[Assignment]
How many lines of the records contain the word "data"? Reply with the number alone.
(Beginning of Input for this task)
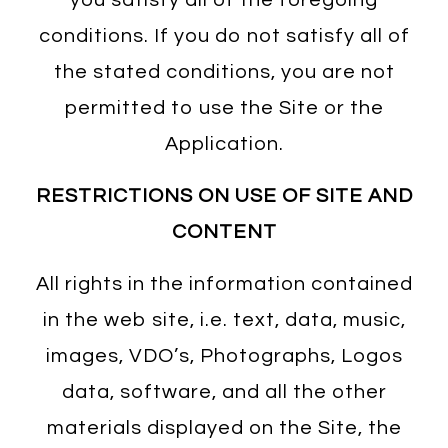
conditions. If you do not satisfy all of
the stated conditions, you are not
permitted to use the Site or the
Application.
RESTRICTIONS ON USE OF SITE AND
CONTENT
All rights in the information contained
in the web site, i.e. text, data, music,
images, VDO’s, Photographs, Logos
data, software, and all the other
materials displayed on the Site, the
(End of Input for this task)
[Exercise answer]
2